SELECTED EXTRACT -
Pabradė (; ;  Podbrodz) is a town in Lithuania, in Švenčionys district municipality, on Žeimena river, 38 km south-west of Švenčionys.

Pabradė is a busy place as the Vilnius–Daugavpils railway is close to the city. It was quite a small settlement until the 19th century, when the Warsaw – Saint Petersburg Railway was built in 1862.

History
About 850 Jews lived in the town in 1939, comprising one third of the total population.
After June 1941, at the very beginning of the occupation, about a dozen Jews were executed. In the middle of July, Lithuanian policemen arrested about 60 Jews and shot them behind the mill. On September 1, the rest of the Jewish population was moved into a ghetto that was established on two streets, previously inhabited by Christians. The ghetto was open, so many of its residents escaped at the end of the month, after rumors about the forthcoming Aktion had spread. Over 100 Jews who were interred in the ghetto or who were recaptured were escorted to the military training camp in Švenčionėliai and shot on October 8–10, along with thousands of other Jews assembled there. Policemen continued searching for Jewish escapees, gathered them in groups and shot them on the outskirts of town.

(Pose landmark coordinates)
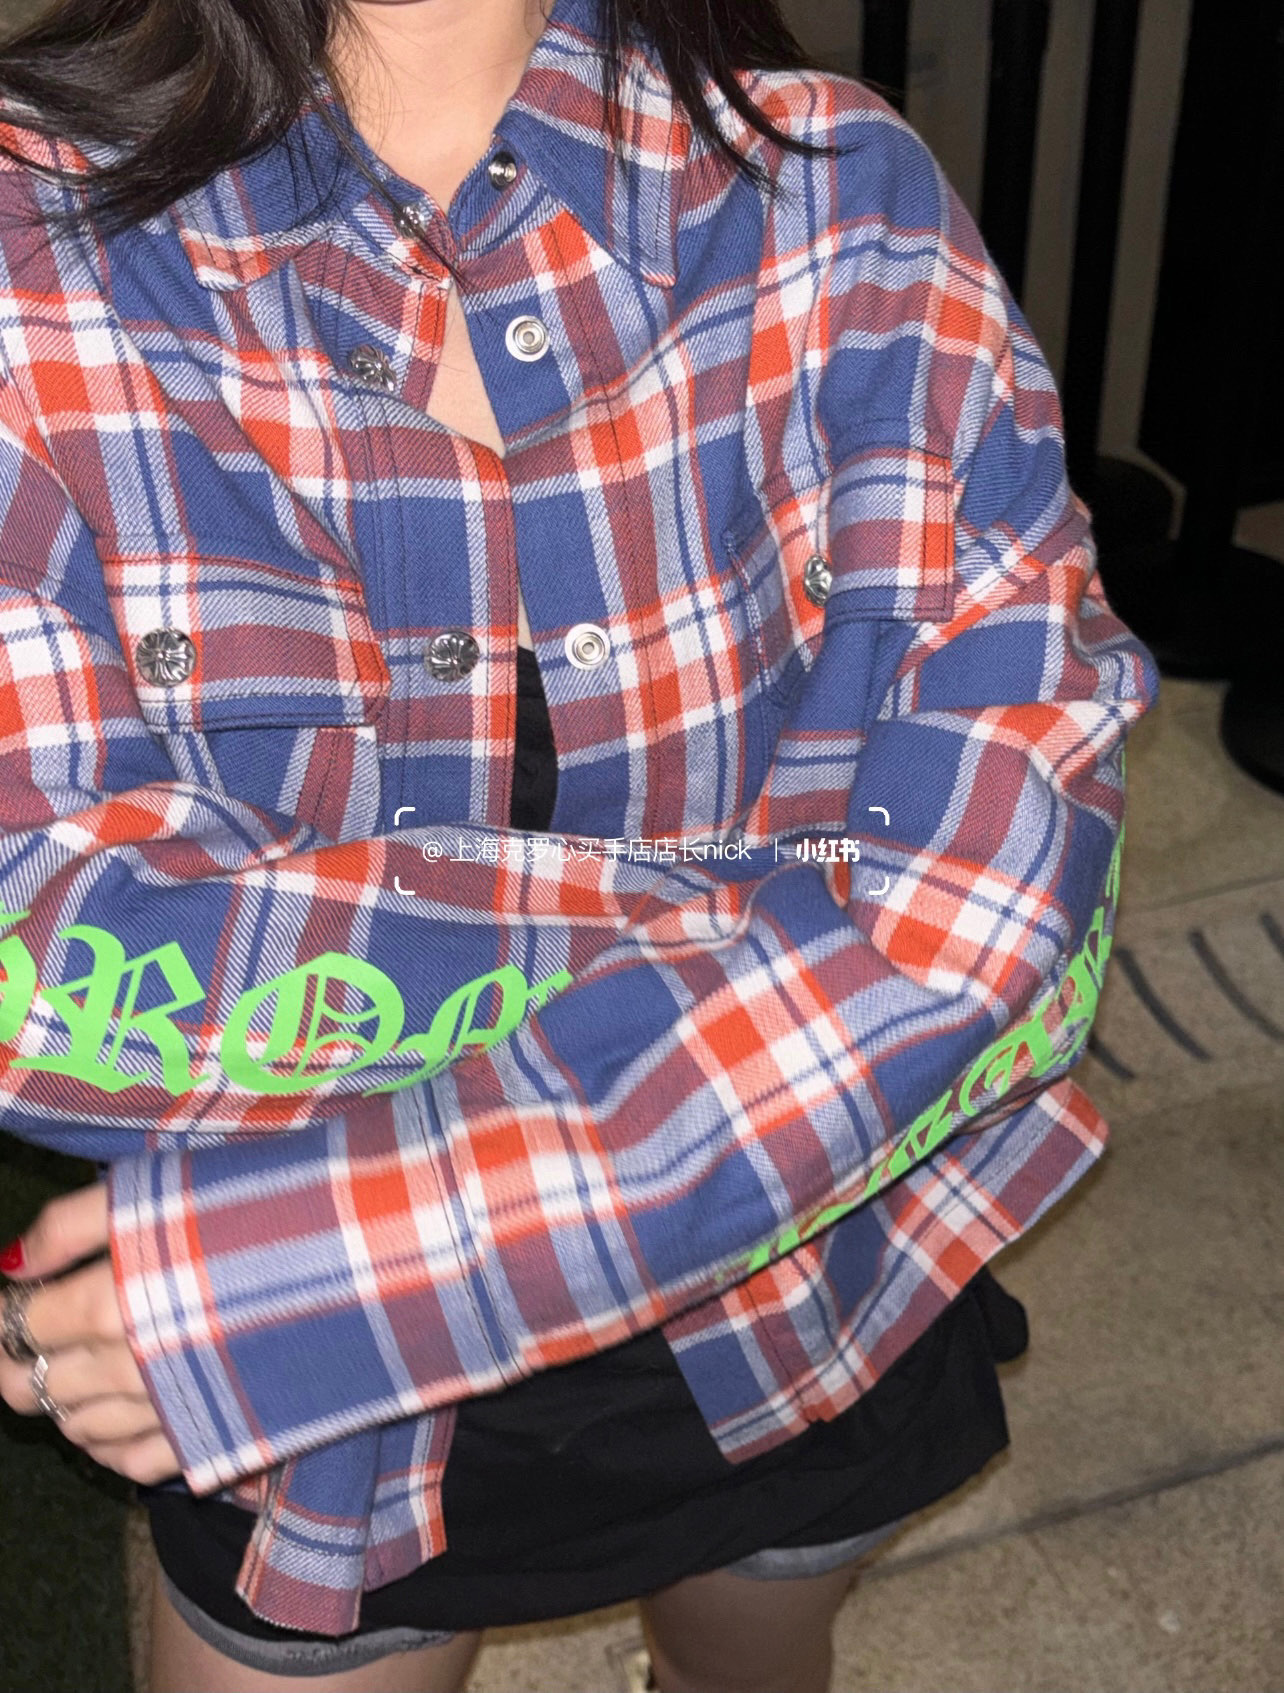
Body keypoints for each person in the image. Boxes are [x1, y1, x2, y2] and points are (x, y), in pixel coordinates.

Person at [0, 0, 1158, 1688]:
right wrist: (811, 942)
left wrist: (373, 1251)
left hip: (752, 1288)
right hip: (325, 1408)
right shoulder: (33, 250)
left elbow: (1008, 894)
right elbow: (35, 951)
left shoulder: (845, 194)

WORK REQUEST 1 - According to the passage on Pabradė, in what year was the Warsaw – Saint Petersburg Railway built?
WORK REQUEST 2 - Continue the passage on Pabradė from the point where it stops.

EXERCISE RESPONSE 1 - 1862

EXERCISE RESPONSE 2 -
Population
In 2011, the city's population was composed of Poles - 44.73% (2681), Lithuanians – 26.81% (1607), Russians - 18.45% (1106), Belarusians - 5.27% (316), Ukrainians - 1.17% (70), others - 3.57% (214).

Military base
Near the town, there is Pabradė Training Area (), a major military facility of the Lithuanian Armed Forces, established in 1904. It has an area of 12,500 ha and can be used for training at a battalion level.

See also
 Gaižiūnai
 Rukla

References

External links
 Virtual Tour of Pabradė

Cities in Lithuania
Cities in Vilnius County
Wilno Voivodeship (1926–1939)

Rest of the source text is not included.